Error 132 for wow is usually related to a RAM issue. Download memtest86 (The CD-Boot version). Turn off your PC and remove all but your first stick of RAM, turn it back on and run the first test. The test takes about 30mins if pass turn off your PC and place another stick of RAM in the first slot and test that one. Repeat the same steps for any other sticks you have..

Post what your findings.

I just going to guess here but did you make sure that the RAM from your old system was 100% compatible with the new motherboard. Usually on the Motherboards Manufactures website they list a RAM compatibility for each of their motherboards.


----------



## CS5n531 (Jul 21, 2007)

I'll do this asap, but burning a disk is going to be hard without a burner ^_^


----------



## Aus_Karlos (Mar 10, 2007)

If you have a floppy drive there is a version for that as well. 
http://www.memtest86.com/memtest35.zip


----------



## CS5n531 (Jul 21, 2007)

I ran the Intel Burn Test for about 5 minutes with 100% RAM usage with absolutely no errors with minimal lag. I don't have any spare sticks of RAM to test in my PC, any other suggestions? I don't what else to try.


----------



## CS5n531 (Jul 21, 2007)

After reading up on the WoW forums more, I saw that other people with my soundcard (USB Steelseries Siberia) had the same issue. I unplugged my soundcard, and what do you know - WoW works perfectly.

I guess my goal now is to find out how to play the game with sound? lol.
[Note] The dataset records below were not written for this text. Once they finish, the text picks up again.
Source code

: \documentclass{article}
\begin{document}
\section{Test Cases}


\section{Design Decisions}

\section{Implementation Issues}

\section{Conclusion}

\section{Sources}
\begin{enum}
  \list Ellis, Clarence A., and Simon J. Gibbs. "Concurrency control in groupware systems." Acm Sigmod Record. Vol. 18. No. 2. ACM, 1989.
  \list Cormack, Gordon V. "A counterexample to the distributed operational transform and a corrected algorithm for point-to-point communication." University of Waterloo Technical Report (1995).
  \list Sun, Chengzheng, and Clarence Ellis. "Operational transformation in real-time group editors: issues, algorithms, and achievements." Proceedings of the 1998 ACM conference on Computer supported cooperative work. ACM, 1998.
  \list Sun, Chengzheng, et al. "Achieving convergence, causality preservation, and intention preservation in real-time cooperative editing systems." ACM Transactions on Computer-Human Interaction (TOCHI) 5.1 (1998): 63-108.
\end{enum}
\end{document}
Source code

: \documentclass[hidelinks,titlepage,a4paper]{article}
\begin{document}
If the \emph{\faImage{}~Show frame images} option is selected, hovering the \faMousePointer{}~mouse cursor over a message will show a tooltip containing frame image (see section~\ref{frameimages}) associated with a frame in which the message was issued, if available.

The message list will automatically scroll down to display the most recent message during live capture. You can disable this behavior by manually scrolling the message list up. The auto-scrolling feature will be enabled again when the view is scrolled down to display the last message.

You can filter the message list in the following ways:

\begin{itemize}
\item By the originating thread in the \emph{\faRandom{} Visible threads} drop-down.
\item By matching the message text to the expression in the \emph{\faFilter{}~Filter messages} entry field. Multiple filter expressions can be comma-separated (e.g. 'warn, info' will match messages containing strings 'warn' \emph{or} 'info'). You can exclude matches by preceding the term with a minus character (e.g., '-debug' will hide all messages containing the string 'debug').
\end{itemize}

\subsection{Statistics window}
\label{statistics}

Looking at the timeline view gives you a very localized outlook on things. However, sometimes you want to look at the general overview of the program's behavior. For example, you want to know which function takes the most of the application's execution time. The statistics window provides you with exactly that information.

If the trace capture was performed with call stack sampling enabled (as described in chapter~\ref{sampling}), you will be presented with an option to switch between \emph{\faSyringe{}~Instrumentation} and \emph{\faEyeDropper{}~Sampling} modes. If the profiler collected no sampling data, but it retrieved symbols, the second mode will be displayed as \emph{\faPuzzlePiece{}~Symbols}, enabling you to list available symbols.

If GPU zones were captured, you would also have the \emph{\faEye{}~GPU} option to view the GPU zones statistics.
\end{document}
I'm not really interested in unplugging my headset from my soundcard and directly into my computer every time I want to play, is there a better way of going about this?

Also, I have the newest drivers for the USB soundcard.


----------



## Aus_Karlos (Mar 10, 2007)

USB sound cards are not the best (in my opinion) a nice PCI or PCI-E x1 works well with most games.
But for me the On-board sound i have is good enough. Why dont you plug your speakers/headset into your on-board sound (if you have one).


----------



## CS5n531 (Jul 21, 2007)

I found out that version 2.1 ( the newest driver ) was causing the issues. I downloaded version 2.0 and it works fine now.


----------